Previous studies have indicated different abnormalities of PRL secretion in patients with primary empty sella (PES). Since it is known that endogenous opiates and dopamine interact in modulating PRL secretion, we have studied the effect of an opiate receptor blockade (with Naloxone, NAL, 1.6 mg/h as a continuous infusion) on anterior pituitary hormones and on PRL responsiveness to metoclopramide (MCP), in 10 premenopausal normoprolactinemic patients with PES, studied in follicular phase, in order to investigate neurotransmitter abnormalities present in such a syndrome. NAL failed to significantly affect LH and FSH basal levels; on the contrary, slight but significant increases in PRL and GH secretion were observed. NAL partially blunted the PRL responsiveness to the dopaminergic blockade, which was very marked when tested after MCP alone. These data confirm that the modulation of anterior pituitary hormone secretion is different in PES patients, when compared with normal subjects.

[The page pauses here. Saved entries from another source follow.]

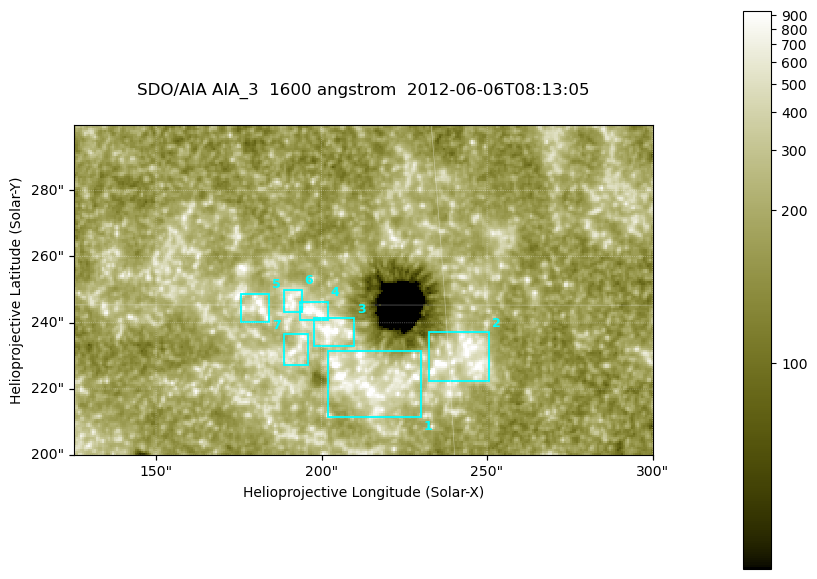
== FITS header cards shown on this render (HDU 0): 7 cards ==
TELESCOP= 'SDO/AIA '
INSTRUME= 'AIA_3   '
WAVELNTH=                 1600
WAVEUNIT= 'angstrom'
DATE-OBS= '2012-06-06T08:13:05.12'
CTYPE1  = 'HPLN-TAN'
CTYPE2  = 'HPLT-TAN'

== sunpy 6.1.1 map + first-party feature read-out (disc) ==
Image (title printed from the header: SDO/AIA AIA_3  1600 angstrom  2012-06-06T08:13:05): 287 x 164 px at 0.609 arcsec/px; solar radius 946 arcsec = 1552 px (partial field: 0.6% of the solar disc is inside the frame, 100% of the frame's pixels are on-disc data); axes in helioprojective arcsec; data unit not stated in the header (colour bar unlabelled)
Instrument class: DISC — disc imager (sunpy class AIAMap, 1600 A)
Bright regions (active regions / flare kernels): reference = the on-disc median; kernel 3 px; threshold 5 sigma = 338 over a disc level ~186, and >= 1.15x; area >= 47 px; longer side >= 3 px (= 1.8 arcsec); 7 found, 7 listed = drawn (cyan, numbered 1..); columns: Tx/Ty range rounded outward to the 2 arcsec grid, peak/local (2 s.f.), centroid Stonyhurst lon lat
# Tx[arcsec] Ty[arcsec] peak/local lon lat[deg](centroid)
1 202..230 210..232 7.6 +13 +14
2 232..252 222..238 7.1 +15 +14
3 196..210 232..242 7.3 +13 +15
4 192..202 240..246 7.6 +12 +15
5 176..184 240..250 5.1 +11 +15
6 188..194 242..250 4.5 +12 +15
7 188..196 226..238 4.4 +12 +14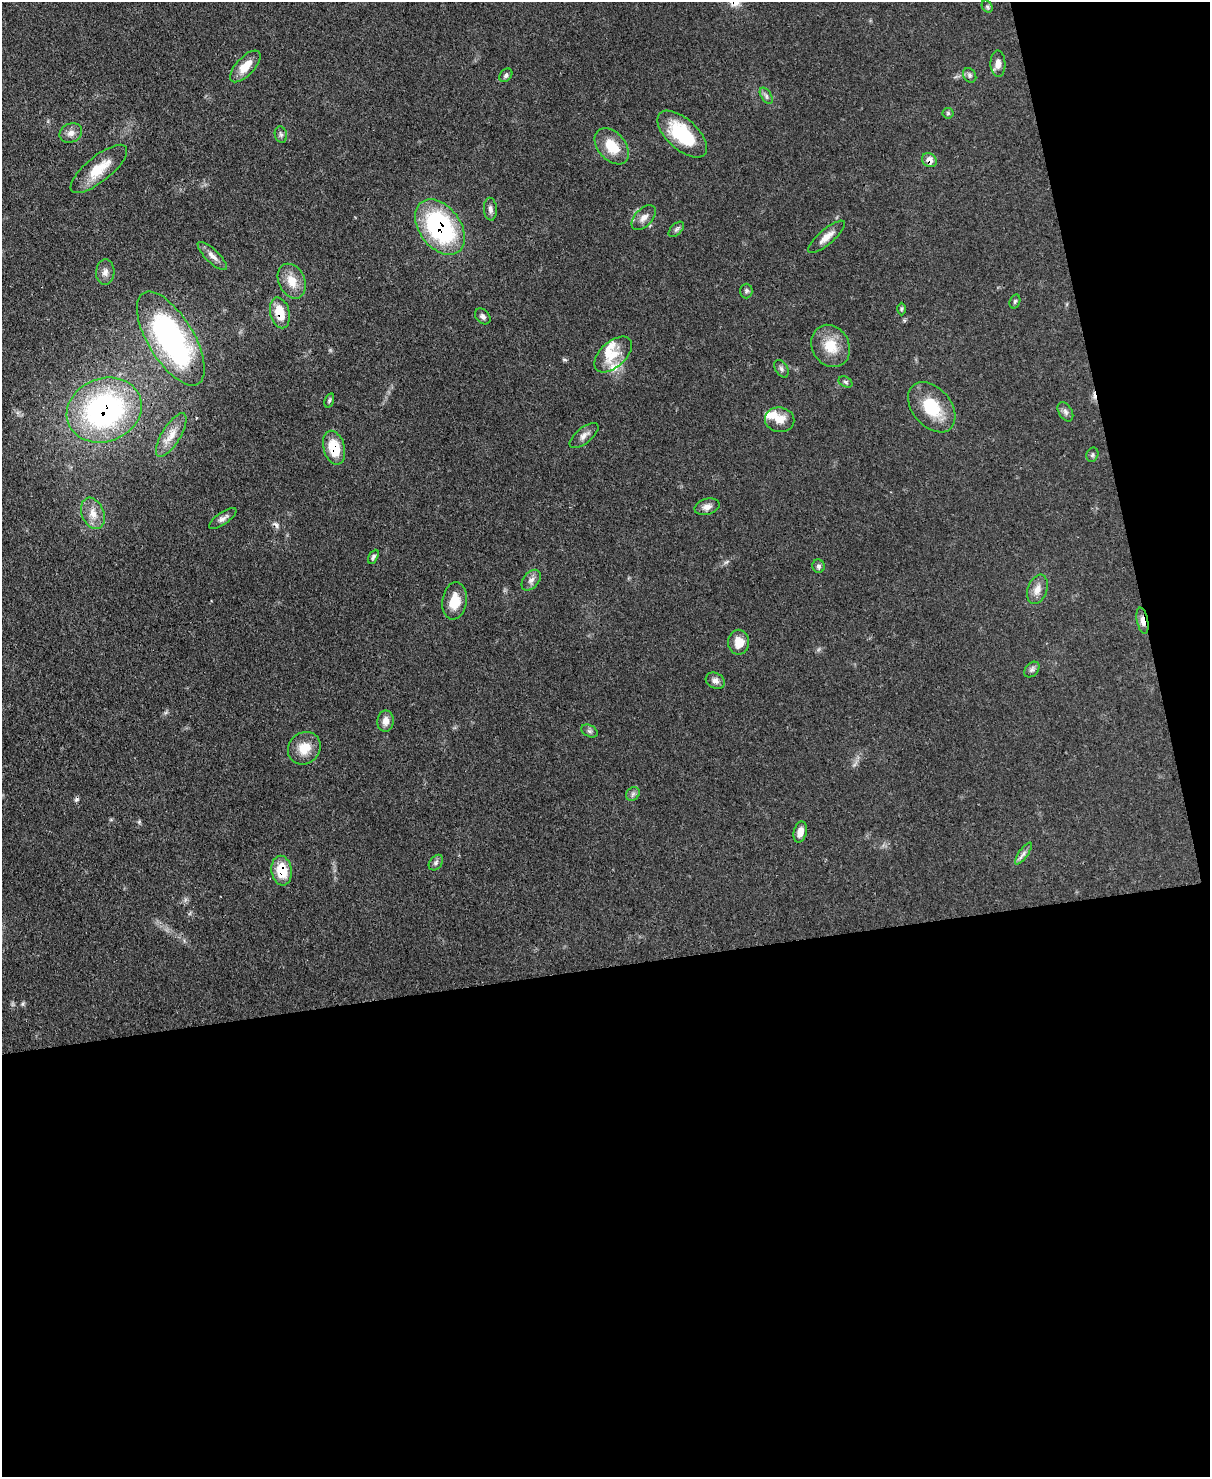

The infusion of NAL induced a "paradoxical" increase in hormones (PRL and GH) which are normally stimulated by endogenous opiates; but, on the other side, it blocked the marked PRL responsiveness to the dopaminergic blockade, which is characteristic of PES syndrome. This phenomenon seems to indicate that the relationships between dopaminergic and opiatergic neurons could be modified by the neuroanatomic alteration which is present in this complex syndrome.